■ **任务说明**
请把下面记录中的各行转写成一个 JSON 字符串列表，每行对应一个字符串，略去空行，并且不要把图片放进答案。

收集的数据:
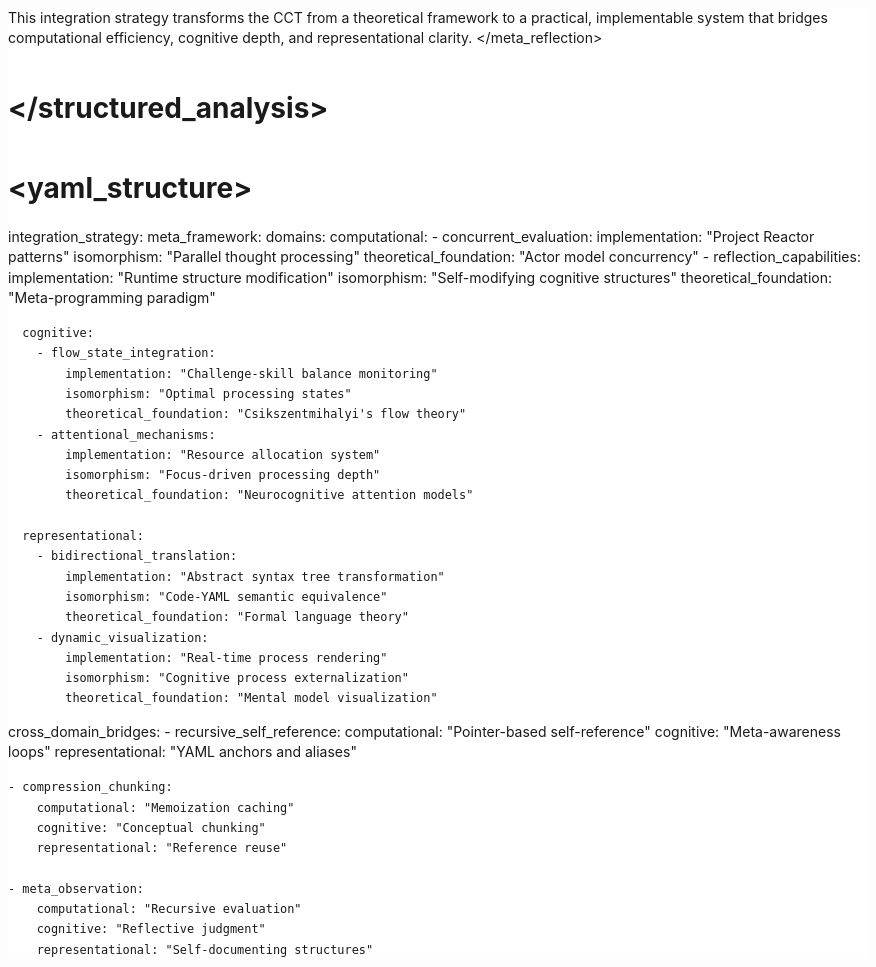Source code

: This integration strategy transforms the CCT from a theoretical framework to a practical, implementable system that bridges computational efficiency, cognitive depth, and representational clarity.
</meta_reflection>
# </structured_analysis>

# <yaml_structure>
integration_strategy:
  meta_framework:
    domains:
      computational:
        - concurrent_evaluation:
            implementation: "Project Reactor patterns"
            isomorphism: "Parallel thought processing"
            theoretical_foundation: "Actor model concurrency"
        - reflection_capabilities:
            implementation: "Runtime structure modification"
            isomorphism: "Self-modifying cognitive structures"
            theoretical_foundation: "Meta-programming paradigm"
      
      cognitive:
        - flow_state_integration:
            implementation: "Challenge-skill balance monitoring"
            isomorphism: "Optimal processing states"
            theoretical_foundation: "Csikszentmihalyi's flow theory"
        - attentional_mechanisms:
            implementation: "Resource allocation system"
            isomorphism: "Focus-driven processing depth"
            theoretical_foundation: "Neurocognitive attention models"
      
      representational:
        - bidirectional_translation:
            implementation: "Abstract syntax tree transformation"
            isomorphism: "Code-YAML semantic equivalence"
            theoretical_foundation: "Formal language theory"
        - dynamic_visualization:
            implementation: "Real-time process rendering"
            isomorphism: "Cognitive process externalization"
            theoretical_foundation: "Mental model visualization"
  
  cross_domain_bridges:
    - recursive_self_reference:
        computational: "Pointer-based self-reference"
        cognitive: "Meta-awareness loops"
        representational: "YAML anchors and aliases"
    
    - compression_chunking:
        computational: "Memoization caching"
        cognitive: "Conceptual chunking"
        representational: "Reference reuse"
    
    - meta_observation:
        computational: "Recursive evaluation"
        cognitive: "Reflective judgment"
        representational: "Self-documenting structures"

■ **答案**
[
  "Source code",
  ": This integration strategy transforms the CCT from a theoretical framework to a practical, implementable system that bridges computational efficiency, cognitive depth, and representational clarity.",
  "</meta_reflection>",
  "# </structured_analysis>",
  "# <yaml_structure>",
  "integration_strategy:",
  "  meta_framework:",
  "    domains:",
  "      computational:",
  "        - concurrent_evaluation:",
  "            implementation: \"Project Reactor patterns\"",
  "            isomorphism: \"Parallel thought processing\"",
  "            theoretical_foundation: \"Actor model concurrency\"",
  "        - reflection_capabilities:",
  "            implementation: \"Runtime structure modification\"",
  "            isomorphism: \"Self-modifying cognitive structures\"",
  "            theoretical_foundation: \"Meta-programming paradigm\"",
  "      cognitive:",
  "        - flow_state_integration:",
  "            implementation: \"Challenge-skill balance monitoring\"",
  "            isomorphism: \"Optimal processing states\"",
  "            theoretical_foundation: \"Csikszentmihalyi's flow theory\"",
  "        - attentional_mechanisms:",
  "            implementation: \"Resource allocation system\"",
  "            isomorphism: \"Focus-driven processing depth\"",
  "            theoretical_foundation: \"Neurocognitive attention models\"",
  "      representational:",
  "        - bidirectional_translation:",
  "            implementation: \"Abstract syntax tree transformation\"",
  "            isomorphism: \"Code-YAML semantic equivalence\"",
  "            theoretical_foundation: \"Formal language theory\"",
  "        - dynamic_visualization:",
  "            implementation: \"Real-time process rendering\"",
  "            isomorphism: \"Cognitive process externalization\"",
  "            theoretical_foundation: \"Mental model visualization\"",
  "  cross_domain_bridges:",
  "    - recursive_self_reference:",
  "        computational: \"Pointer-based self-reference\"",
  "        cognitive: \"Meta-awareness loops\"",
  "        representational: \"YAML anchors and aliases\"",
  "    - compression_chunking:",
  "        computational: \"Memoization caching\"",
  "        cognitive: \"Conceptual chunking\"",
  "        representational: \"Reference reuse\"",
  "    - meta_observation:",
  "        computational: \"Recursive evaluation\"",
  "        cognitive: \"Reflective judgment\"",
  "        representational: \"Self-documenting structures\""
]